On the day of the talent show, a boy is ready to sing his song, and he isn't one bit scared because he has practiced a billion times, plus he's wearing his lucky blue boots and his pants with all ten pockets. But as all of the other kids perform before him, he gets more and more nervous. How the boy overcomes his fear of performing in front of the class makes a charming and funny read-aloud, complete with ten novelty flaps to lift.
A Margaret Ferguson Book
About the Author
Judith Viorst was born and raised in New Jersey. She received a B.A. in history from Rutgers University, and in 1981, after six years of study, she graduated from the Washington Psychoanalytic Institute.

-- Available data --

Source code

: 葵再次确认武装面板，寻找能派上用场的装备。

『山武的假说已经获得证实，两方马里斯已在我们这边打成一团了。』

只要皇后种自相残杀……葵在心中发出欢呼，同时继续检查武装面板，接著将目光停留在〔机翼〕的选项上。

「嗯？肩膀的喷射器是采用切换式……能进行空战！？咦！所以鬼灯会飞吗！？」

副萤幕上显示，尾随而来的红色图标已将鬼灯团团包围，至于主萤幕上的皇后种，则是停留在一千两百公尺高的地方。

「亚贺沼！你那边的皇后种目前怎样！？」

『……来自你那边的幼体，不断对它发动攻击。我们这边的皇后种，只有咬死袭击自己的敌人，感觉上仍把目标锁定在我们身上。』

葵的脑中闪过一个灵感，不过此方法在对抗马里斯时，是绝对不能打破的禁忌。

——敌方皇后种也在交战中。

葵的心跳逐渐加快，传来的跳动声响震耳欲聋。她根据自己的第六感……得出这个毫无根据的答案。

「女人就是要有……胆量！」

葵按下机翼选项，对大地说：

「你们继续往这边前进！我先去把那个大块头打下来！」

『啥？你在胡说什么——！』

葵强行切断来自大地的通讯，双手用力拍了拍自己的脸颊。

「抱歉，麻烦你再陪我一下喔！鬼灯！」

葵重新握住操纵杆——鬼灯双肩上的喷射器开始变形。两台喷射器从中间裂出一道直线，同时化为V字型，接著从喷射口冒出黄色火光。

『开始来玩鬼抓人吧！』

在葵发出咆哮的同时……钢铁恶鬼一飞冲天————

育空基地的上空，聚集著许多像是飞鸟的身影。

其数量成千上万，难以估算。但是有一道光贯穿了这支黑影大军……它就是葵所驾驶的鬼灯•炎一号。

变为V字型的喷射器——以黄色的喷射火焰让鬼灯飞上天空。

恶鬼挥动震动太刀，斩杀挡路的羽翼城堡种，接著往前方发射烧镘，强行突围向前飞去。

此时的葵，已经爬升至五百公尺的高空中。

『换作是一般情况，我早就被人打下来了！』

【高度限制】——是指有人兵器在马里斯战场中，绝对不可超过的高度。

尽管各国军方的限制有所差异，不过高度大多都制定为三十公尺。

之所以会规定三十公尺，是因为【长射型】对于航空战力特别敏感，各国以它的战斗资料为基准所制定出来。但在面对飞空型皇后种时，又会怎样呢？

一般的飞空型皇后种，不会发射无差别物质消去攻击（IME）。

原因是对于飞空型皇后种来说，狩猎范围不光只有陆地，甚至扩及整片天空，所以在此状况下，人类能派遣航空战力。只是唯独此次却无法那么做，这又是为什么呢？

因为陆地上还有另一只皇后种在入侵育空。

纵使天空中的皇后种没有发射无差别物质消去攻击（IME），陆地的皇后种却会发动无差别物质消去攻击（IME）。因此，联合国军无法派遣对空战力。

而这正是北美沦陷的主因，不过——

---

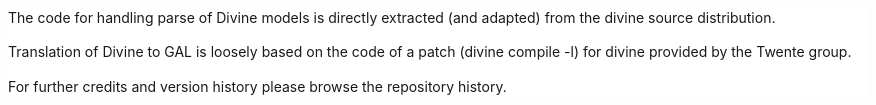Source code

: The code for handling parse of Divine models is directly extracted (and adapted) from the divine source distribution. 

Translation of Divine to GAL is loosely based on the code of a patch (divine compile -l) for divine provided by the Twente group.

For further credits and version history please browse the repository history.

-- Brief --
Reproduce the book description word for word, from "On the day of" up to and including "flaps to lift.".

-- Expected answer --
On the day of the talent show, a boy is ready to sing his song, and he isn't one bit scared because he has practiced a billion times, plus he's wearing his lucky blue boots and his pants with all ten pockets. But as all of the other kids perform before him, he gets more and more nervous. How the boy overcomes his fear of performing in front of the class makes a charming and funny read-aloud, complete with ten novelty flaps to lift.